**TEXT PASSAGE**
>>>>

2.6 Accuracy validation in sagittal cervical parameters automatic measurement

To compare the performance of the semi-automatic measurement method with experienced spinal surgeons, a subset was randomly extracted from the cervical spine MRI dataset, consisting of 464 T2-weighted cervical MR images. Two spinal surgeons with 5–15 years of clinical experience were recruited to participate in this performance comparison study. Cervical curvature and C7 slope were manually measured using ImageJ2 software (National Institutes of Health, Bethesda, Maryland, United States, https://imagej.net/software/imagej2/) (Rueden et al., 2017). Each image was measured twice independently by both physicians, with the average of the measurements used as the final result. The manual results were then compared with the machine measurements for consistency assessment. The consistency between manual measurements and semi-automatic measurements was assessed using intraclass correlation coefficient (ICC) analysis.

2.7 Multicenter generalization validation on cervical spine MR images

To validate the performance of PDB-SLIC across different hospital settings, MRI devices, and age demographics, we categorized the cervical MRI dataset based on age group. PDB-SLIC was utilized to measure cervical curvature, enabling the analysis of parameter distribution trends across various age cohorts. Our focus was primariy on cervical curvature, C7 slope, and their ratio, with correlation analysis conducted across the datasets.

<<<<

**SOURCE DATA**
>>>>

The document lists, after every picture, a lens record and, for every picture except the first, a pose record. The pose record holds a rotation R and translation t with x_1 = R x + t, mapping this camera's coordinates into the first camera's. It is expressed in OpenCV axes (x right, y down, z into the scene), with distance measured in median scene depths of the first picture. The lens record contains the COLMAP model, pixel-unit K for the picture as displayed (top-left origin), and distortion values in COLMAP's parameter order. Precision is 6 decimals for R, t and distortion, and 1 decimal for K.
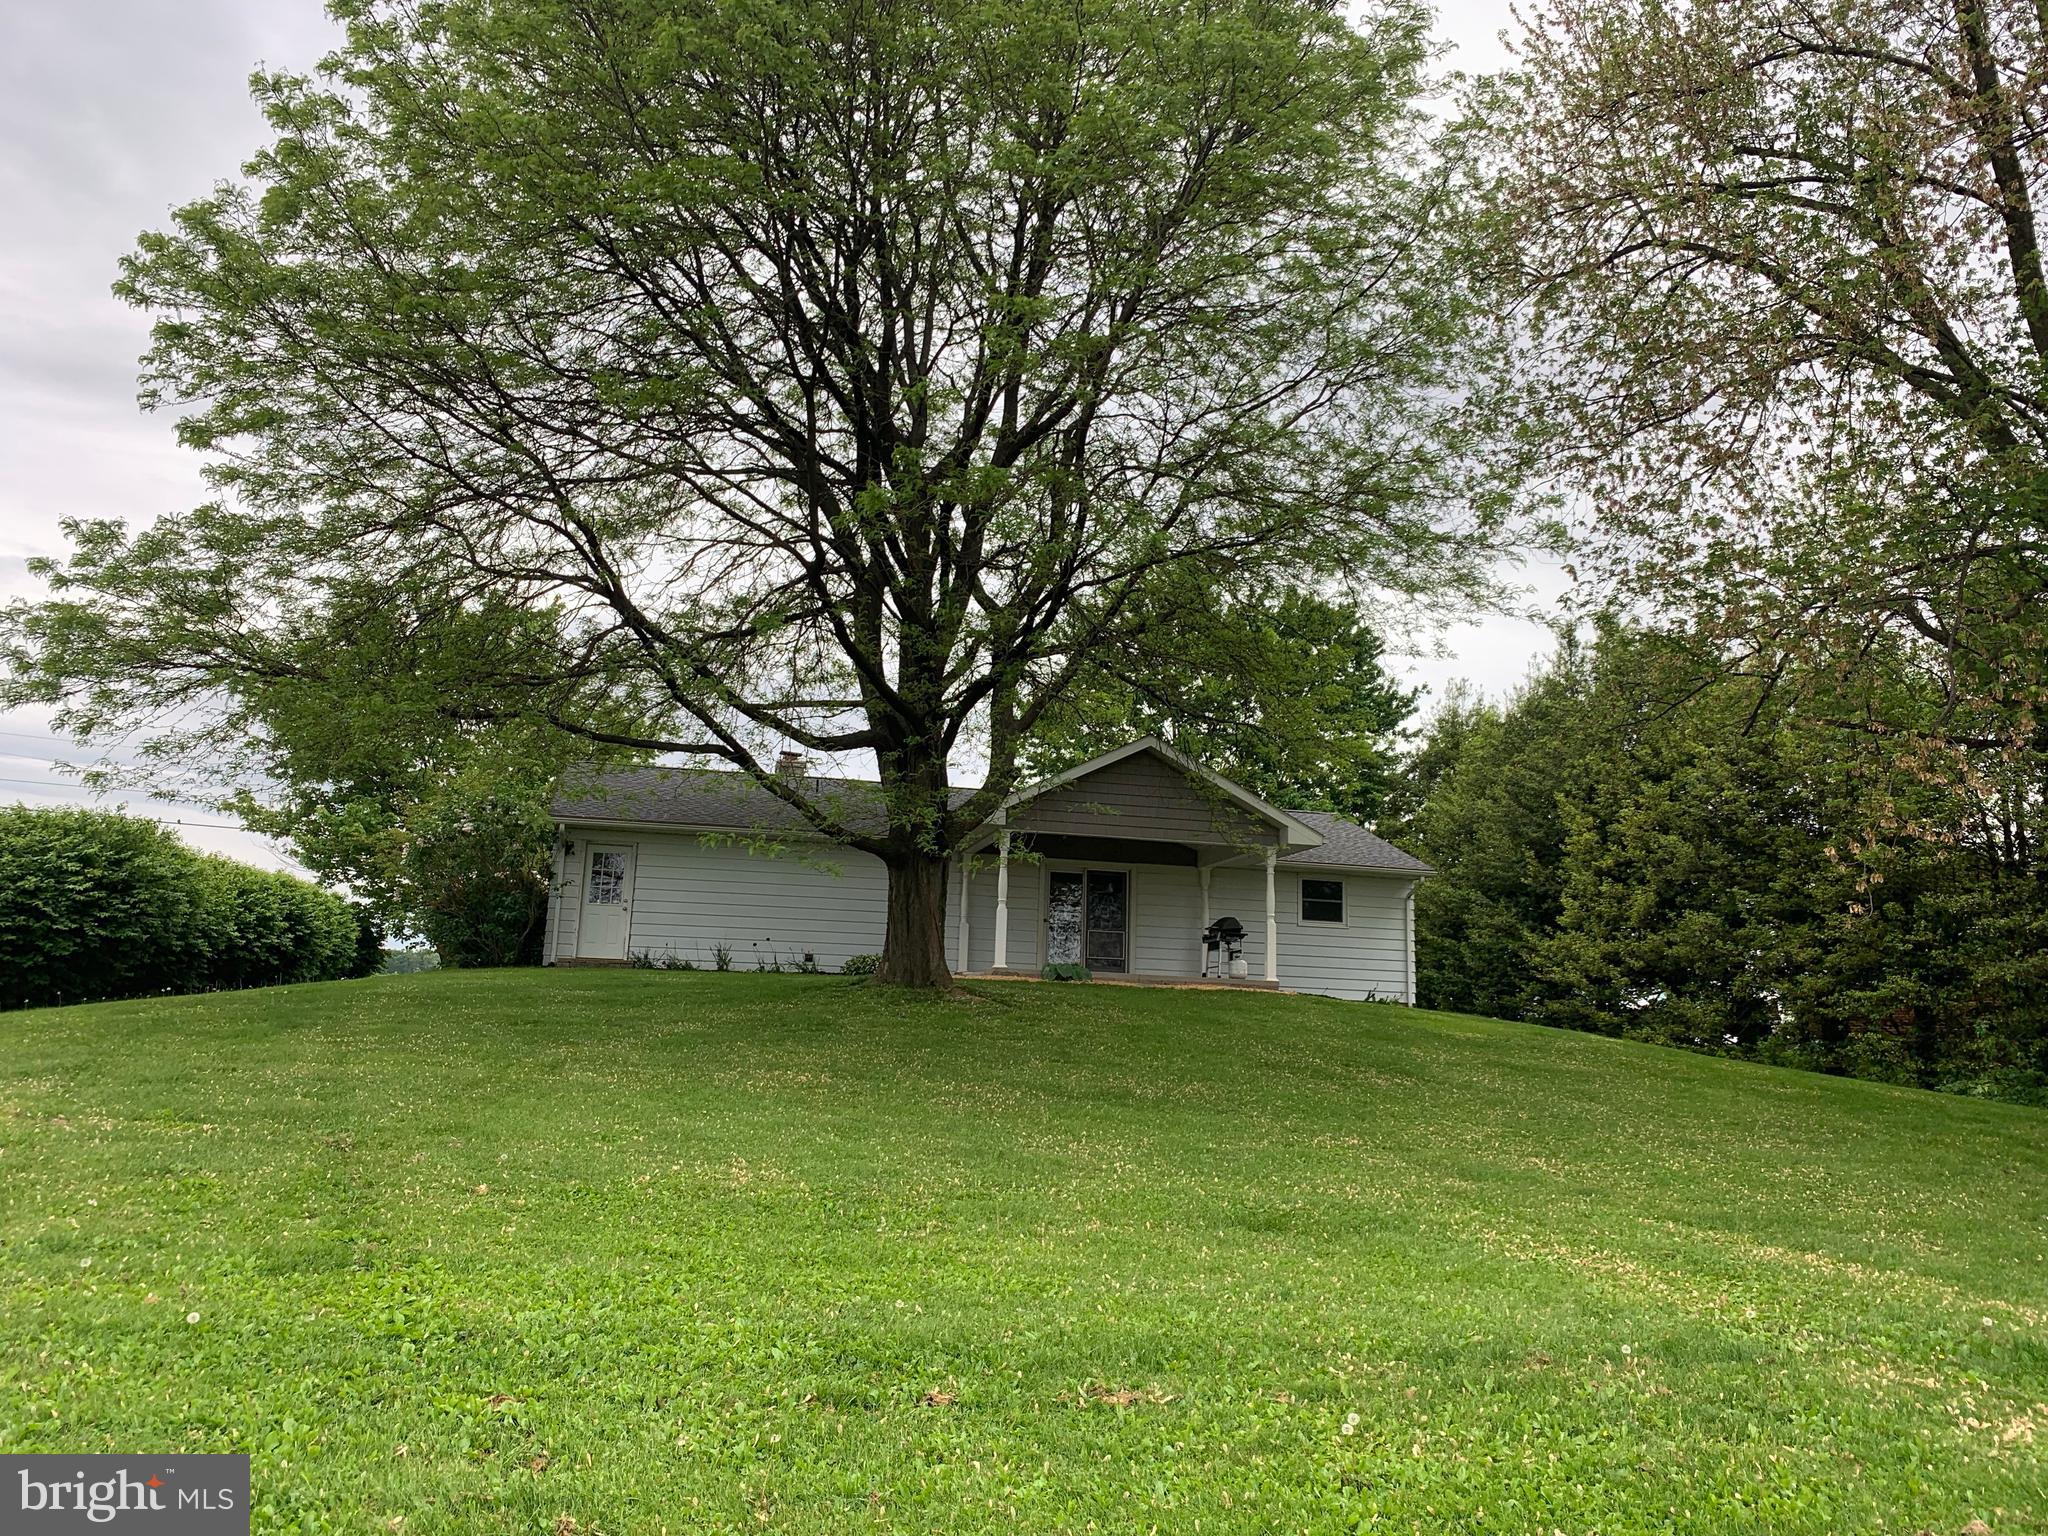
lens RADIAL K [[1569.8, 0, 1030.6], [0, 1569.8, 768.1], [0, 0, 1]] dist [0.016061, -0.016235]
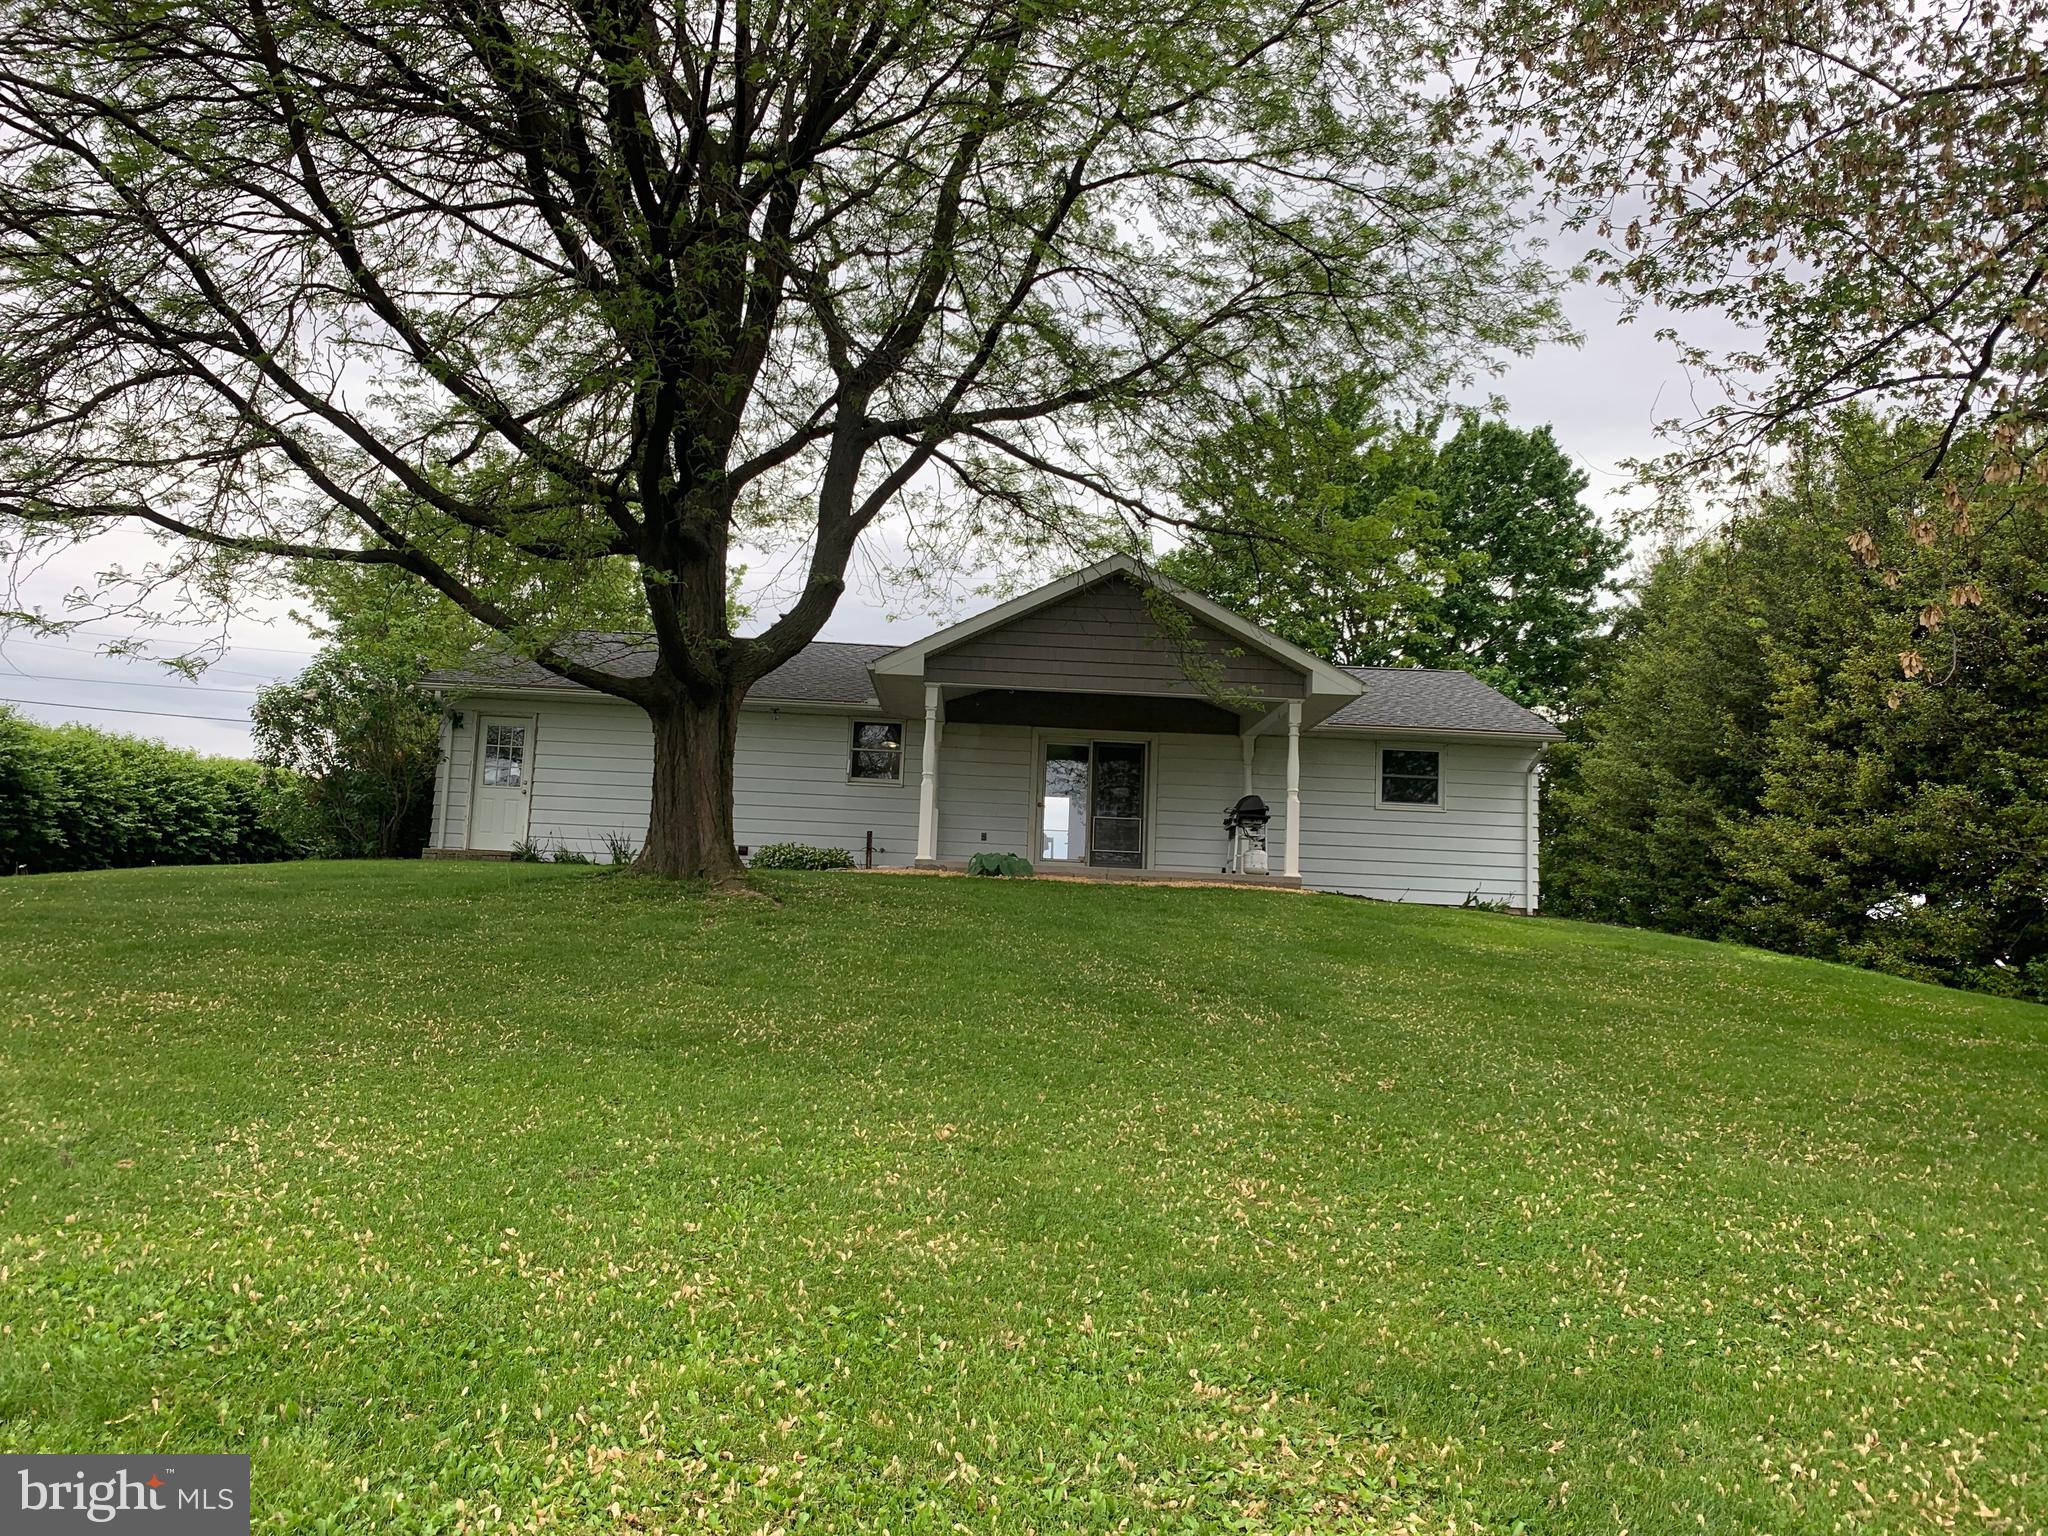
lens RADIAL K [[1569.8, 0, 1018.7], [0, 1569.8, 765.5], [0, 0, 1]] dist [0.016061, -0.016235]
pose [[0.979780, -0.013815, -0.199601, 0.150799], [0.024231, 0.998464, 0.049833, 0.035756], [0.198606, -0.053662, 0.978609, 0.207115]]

<<<<

**EXERCISE REQUIREMENTS**
• 1. Name every factor across which the cervical measurement validation text says PDB-SLIC's performance was to be checked.
• 2. In the cervical measurement validation text, how many images were in the randomly extracted subset?

**RESPONSES PER TASK**
• 1. Hospital settings, MRI devices, age demographics

• 2. 464 T2-weighted cervical MR images